----- Page excerpt -----

2016-03-19 Thread Stéphane Graber
Our stance hasn't changed. LXD doesn't know nor care about layer-3
networking, all it does is setup your layer-2.

Having LXD pre-initialize your network namespace confuses the heck out
of a bunch of distros which expect all network to be unconfigured by the
time they apply their own config (they don't clean things up so
duplicate entries lead to failure).


Nevertheless, we have recently allowed the following key through raw.lxc:
 - lxc.network.X.ipv4
 - lxc.network.X.ipv4.gateway
 - lxc.network.X.ipv6
 - lxc.network.X.ipv6.gateway

Note that we require you set the interface index (X above) as mixing
those raw entris with the LXD generated config would otherwise randomly
cause an invalid config and container startup failure.

----- Entries -----

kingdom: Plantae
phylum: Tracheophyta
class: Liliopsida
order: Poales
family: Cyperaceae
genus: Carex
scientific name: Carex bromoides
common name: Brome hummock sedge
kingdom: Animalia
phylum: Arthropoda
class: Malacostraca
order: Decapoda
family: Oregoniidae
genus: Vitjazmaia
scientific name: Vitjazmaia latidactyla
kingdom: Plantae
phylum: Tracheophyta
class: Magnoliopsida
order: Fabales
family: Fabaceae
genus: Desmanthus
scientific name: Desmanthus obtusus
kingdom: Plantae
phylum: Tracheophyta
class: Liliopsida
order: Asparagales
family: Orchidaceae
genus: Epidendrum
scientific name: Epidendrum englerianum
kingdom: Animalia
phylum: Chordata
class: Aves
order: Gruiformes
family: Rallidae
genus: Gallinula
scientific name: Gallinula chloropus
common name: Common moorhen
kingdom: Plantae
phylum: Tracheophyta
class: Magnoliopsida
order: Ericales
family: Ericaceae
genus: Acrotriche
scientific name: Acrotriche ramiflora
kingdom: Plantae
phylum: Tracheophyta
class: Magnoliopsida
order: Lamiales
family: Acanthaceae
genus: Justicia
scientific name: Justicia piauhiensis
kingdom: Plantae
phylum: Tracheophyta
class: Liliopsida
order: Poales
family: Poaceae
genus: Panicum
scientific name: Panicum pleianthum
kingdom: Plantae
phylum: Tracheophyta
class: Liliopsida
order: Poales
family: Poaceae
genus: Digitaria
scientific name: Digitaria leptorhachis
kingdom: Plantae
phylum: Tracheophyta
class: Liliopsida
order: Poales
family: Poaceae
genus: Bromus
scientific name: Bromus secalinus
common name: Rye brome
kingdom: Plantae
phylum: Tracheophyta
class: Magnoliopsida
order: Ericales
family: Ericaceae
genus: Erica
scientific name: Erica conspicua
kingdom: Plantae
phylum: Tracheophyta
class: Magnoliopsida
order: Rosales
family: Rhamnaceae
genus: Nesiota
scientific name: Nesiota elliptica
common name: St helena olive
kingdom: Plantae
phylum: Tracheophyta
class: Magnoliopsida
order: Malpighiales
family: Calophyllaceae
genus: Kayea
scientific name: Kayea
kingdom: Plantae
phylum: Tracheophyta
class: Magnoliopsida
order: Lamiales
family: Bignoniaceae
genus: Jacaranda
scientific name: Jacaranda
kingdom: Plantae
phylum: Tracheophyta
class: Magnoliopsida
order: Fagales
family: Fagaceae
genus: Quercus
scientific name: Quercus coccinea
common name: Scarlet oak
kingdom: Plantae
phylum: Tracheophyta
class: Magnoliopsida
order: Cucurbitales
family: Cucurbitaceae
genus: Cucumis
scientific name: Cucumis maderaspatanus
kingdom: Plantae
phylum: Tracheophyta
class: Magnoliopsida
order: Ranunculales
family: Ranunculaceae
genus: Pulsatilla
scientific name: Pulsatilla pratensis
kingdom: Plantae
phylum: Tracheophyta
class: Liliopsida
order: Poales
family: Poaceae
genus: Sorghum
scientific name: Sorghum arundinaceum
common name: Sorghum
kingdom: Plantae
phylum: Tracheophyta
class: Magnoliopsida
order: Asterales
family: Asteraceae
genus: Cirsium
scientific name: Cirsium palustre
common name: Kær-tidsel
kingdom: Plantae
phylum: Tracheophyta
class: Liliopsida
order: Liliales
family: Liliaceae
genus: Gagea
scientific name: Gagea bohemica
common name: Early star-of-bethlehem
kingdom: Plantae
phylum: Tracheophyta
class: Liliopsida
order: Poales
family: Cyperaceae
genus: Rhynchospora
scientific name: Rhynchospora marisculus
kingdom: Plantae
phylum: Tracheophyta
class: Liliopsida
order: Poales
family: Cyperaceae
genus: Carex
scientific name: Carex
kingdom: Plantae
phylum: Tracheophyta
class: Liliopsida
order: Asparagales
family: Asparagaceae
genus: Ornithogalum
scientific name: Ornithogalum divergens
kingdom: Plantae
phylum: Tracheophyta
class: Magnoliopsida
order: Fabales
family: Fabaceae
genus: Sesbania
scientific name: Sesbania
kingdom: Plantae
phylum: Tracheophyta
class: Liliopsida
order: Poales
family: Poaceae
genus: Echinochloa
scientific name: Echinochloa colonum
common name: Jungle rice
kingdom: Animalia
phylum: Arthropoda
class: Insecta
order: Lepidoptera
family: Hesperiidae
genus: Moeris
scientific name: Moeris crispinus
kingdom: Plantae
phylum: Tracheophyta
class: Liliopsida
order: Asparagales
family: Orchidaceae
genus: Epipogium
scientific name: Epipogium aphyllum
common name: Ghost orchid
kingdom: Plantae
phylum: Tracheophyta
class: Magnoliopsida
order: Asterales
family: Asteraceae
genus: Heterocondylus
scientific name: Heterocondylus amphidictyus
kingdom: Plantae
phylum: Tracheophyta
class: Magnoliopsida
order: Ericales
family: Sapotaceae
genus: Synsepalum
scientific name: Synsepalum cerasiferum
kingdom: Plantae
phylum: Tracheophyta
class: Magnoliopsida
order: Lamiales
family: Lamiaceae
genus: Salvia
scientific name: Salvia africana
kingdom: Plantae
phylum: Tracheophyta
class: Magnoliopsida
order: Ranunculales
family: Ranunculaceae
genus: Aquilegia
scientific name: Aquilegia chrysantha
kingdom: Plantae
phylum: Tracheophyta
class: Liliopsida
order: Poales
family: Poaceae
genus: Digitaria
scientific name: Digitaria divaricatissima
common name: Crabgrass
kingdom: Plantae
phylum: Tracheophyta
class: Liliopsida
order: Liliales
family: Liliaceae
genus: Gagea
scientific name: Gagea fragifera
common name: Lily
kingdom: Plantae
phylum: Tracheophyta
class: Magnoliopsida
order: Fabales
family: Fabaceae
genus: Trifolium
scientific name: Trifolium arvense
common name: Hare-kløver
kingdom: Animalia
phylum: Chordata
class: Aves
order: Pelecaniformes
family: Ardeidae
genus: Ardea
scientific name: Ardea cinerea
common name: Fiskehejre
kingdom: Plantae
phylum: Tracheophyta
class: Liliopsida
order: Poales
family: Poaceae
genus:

-----

Return the full post about LXD and container networking, word for word.

The answer -
2016-03-19 Thread Stéphane Graber
Our stance hasn't changed. LXD doesn't know nor care about layer-3
networking, all it does is setup your layer-2.

Having LXD pre-initialize your network namespace confuses the heck out
of a bunch of distros which expect all network to be unconfigured by the
time they apply their own config (they don't clean things up so
duplicate entries lead to failure).


Nevertheless, we have recently allowed the following key through raw.lxc:
 - lxc.network.X.ipv4
 - lxc.network.X.ipv4.gateway
 - lxc.network.X.ipv6
 - lxc.network.X.ipv6.gateway

Note that we require you set the interface index (X above) as mixing
those raw entris with the LXD generated config would otherwise randomly
cause an invalid config and container startup failure.